Les pays de l’UE ont leur propre intérêt à tacitement trouver des excuses à ces tactiques, » a dit Nathalie Van Raemdonck, une chercheuse invitée de l’Istituto Affari Internazionali, un centre de recherche indépendant à Rome. « Puisqu’ils ne sont impliqués dans aucune opération, on ne peut pas les accuser de jouer un rôle quelconque dans les assassinats ciblés. Les Européens sont contents de laisser les US faire leur sale boulot. »
Néanmoins, les gouvernements européens ne sont pas unis sur la question. La Grande Bretagne a des drones armés en Afghanistan, et d’autres pays européens les emploient aussi dans des buts de surveillance, et donc la question des assassinats ciblés ne les concerne pas directement. Les gouvernements insistent sur cela pour expliquer leur silence.
Des analystes disent que cette approche est à courte vue. Les Etats-Unis ont l’intention d’armer les drones de surveillance italiens en Afghanistan au début de l’année prochaine. La France a des projets pour des drones militaires de reconnaissance et des missions d’attaque. L’OTAN essaie de pousser les états-membres à financer des drones de surveillance qui finalement pourraient aussi être armés.

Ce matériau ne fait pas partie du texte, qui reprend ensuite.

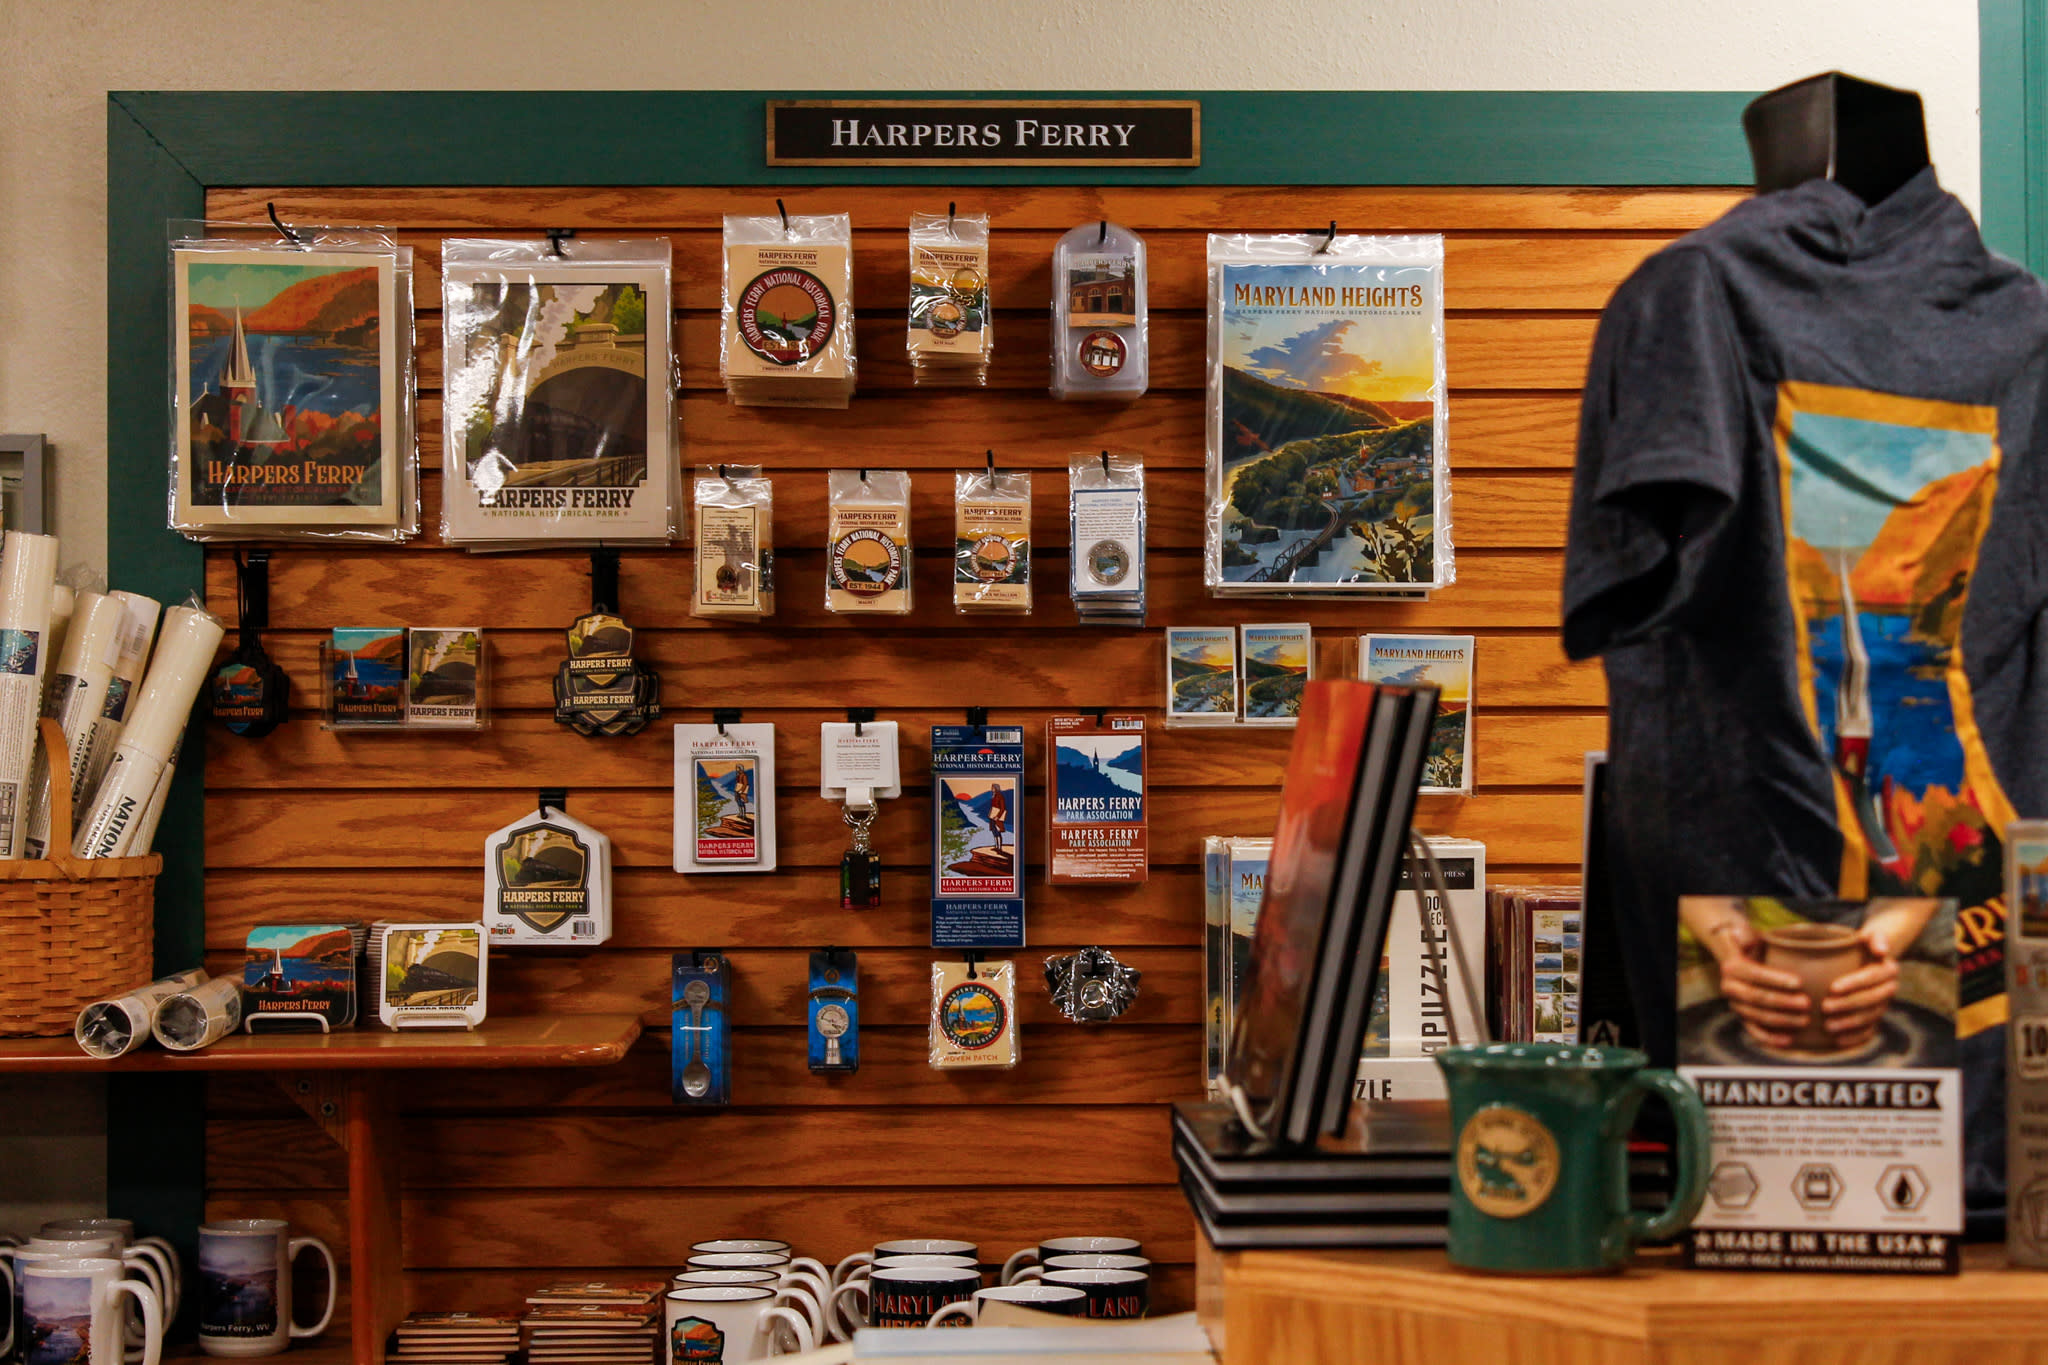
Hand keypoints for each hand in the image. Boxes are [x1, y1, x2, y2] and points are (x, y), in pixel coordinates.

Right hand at [1706, 920, 1811, 1048]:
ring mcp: (1736, 1004)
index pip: (1754, 974)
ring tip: (1805, 1020)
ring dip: (1782, 1020)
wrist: (1738, 957)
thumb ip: (1746, 934)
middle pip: (1757, 997)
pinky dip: (1770, 1039)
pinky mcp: (1743, 1017)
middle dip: (1783, 1002)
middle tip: (1807, 1003)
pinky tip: (1789, 1040)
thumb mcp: (1746, 934)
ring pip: (1757, 1016)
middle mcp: (1729, 987)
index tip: (1799, 982)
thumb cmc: (1751, 945)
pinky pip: (1754, 1031)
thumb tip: (1750, 939)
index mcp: (1731, 967)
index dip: (1776, 980)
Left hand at [1820, 927, 1899, 1047]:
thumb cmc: (1862, 945)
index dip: (1854, 983)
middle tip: (1825, 1007)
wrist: (1868, 958)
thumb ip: (1876, 937)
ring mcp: (1883, 1005)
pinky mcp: (1876, 1017)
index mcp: (1888, 970)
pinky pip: (1870, 1031)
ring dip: (1850, 1023)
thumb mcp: (1869, 935)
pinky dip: (1855, 1038)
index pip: (1872, 977)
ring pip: (1870, 1017)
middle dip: (1848, 1005)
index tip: (1832, 987)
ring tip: (1828, 1026)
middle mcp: (1889, 989)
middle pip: (1871, 1000)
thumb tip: (1882, 950)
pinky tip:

Tout aussi important, la Chine, la Russie et d’autres pays non-occidentaux travaillent aussi au développement de drones armés.
Ceci pourrait conduire à une situation de liberté pour tous à moins que des normes pour l’utilisation de ces armes soient acceptées, disent les experts de la légalité. Il est temps, a dit Mr. Bütikofer, le législateur du Parlement européen, pour l’Europe de briser le silence.